2 years ago, mid-November
Creating specialist vertical search engine using yahoo! boss api
Posted by pbirnie under technology
Truevent is a search engine built on top of the Yahoo! boss api.
I was talking to a search researcher about their offering.
researcher: i think the underlying theory is a bit overstretched...
researcher: well, i think there's nothing new about it
Paul Birnie: you mean the linking of words associated to other words
Paul Birnie: well at least boss is achieving something - making lots of people try different things
researcher: they fed the system with documents about eco-stuff
researcher: modeled, somehow, the word patterns
Paul Birnie: like simple signature detection
researcher: and now do some kind of re-ranking of boss-results based on the similarity to that model
6 easy steps to making a fortune by creating a cool vertical search engine startup based on the boss api are:
- signup for the boss appid
- use the boss mashup framework to retrieve search results from boss api
- pull data from another webservice at the same time
- mix and rerank the results based on some "patent pending" technology
- get bought by Yahoo!, Google or Microsoft - either because its good PR or because your product actually works.

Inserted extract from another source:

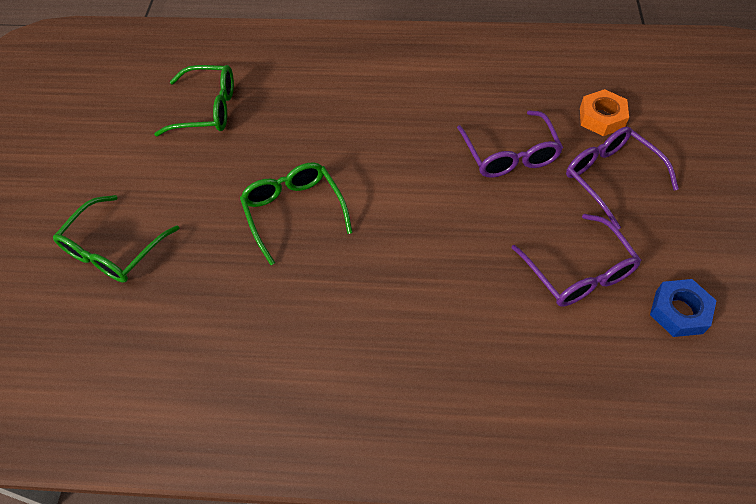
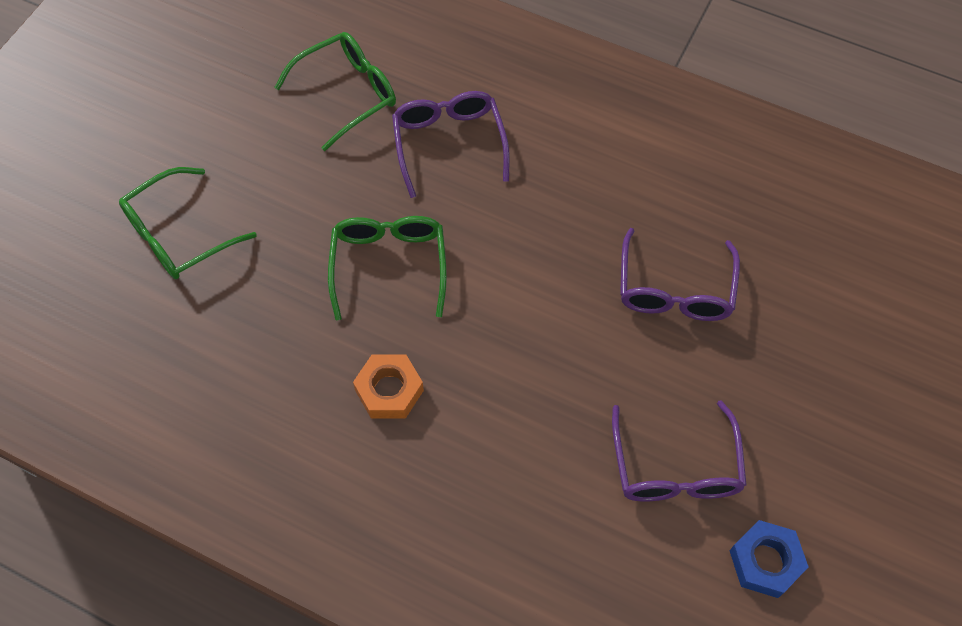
camera: 20 degrees right, 5 degrees up
(207, 109) = (347, 94): green glasses -> green glasses turned 60 degrees counterclockwise
(601, 118) = (817, 284): orange nut -> orange nut (389, 390)
(610, 178) = (781, 367): purple glasses -> purple glasses (449, 144)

The problem with search is it very hard to get users to switch from one search engine to another. All of the major search engines use MLR to do ranking of results and finding a new page feature that can provide >1% improvement in ranking for the average user, is very hard (All the easy and even hard stuff has been done)

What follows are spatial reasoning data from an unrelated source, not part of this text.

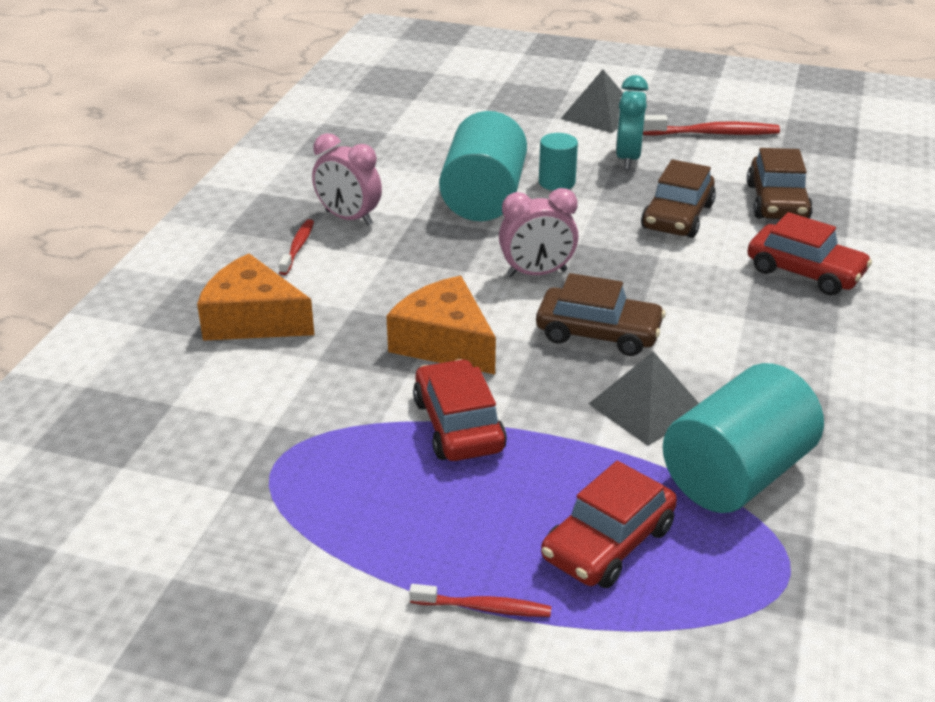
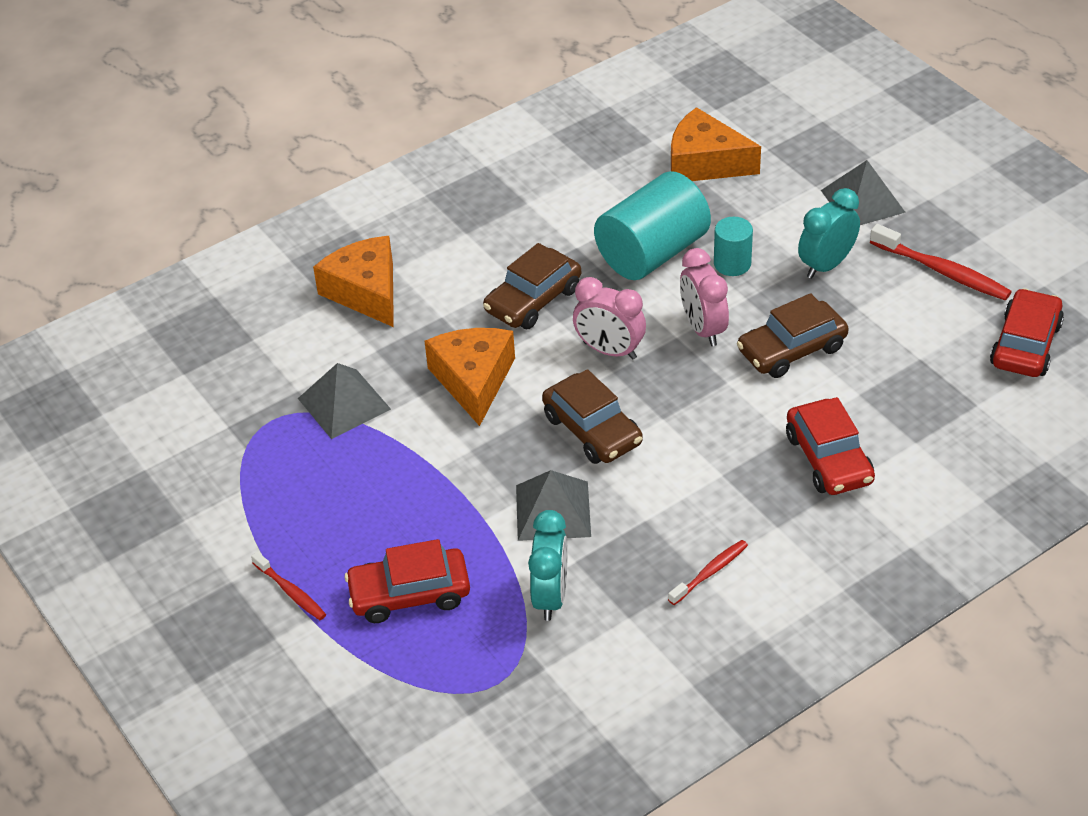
camera: 40 degrees right, 10 degrees up
(298, 247) = (460, 237): red toothbrush -> red toothbrush (710, 572)
(337, 415) = (344, 403): none -> grey pyramid
(349, 218) = (526, 224): pink clock -> pink clock (703, 329)
(449, 131) = (705, 163): none -> orange cheese
(458, 425) = (411, 454): red car -> red car (1025, 345)
(736, 475) = (550, 596): turquoise cylinder -> turquoise clock
(777, 202) = (901, 377): brown car -> brown car (533, 300)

Custom vertical search engines:
Creating custom vertical search engines is not new: Google and Yahoo have both supported "site restrict" to create a custom vertical search engine for years
Google provides Google Co-op Custom Search Engine
Yahoo has shut down sitebuilder which also used to support site restrict to a custom list of sites.
afaik. The boss api is currently limited to around 22 site restricts before you run out of space in the GET webservice call. I wonder if POSTS are supported- POSTS are not yos compliant
The problem with the search market is its really hard to get users to switch to another supplier.
Boss mashup framework:
I really like the mashup framework that comes with boss - it allows you to simply instantiate a object and pass a webservice url in the constructor. The mashup framework will automatically find a collection in the response and create a dictionary from the webservice response. You can then write sql-like syntax to mashup (mix) the data returned from each of the services.

December 14th, 2009 at 5:28 pm
Thanks for the nice post. Any idea how many sites can be restricted currently in yahoo boss api?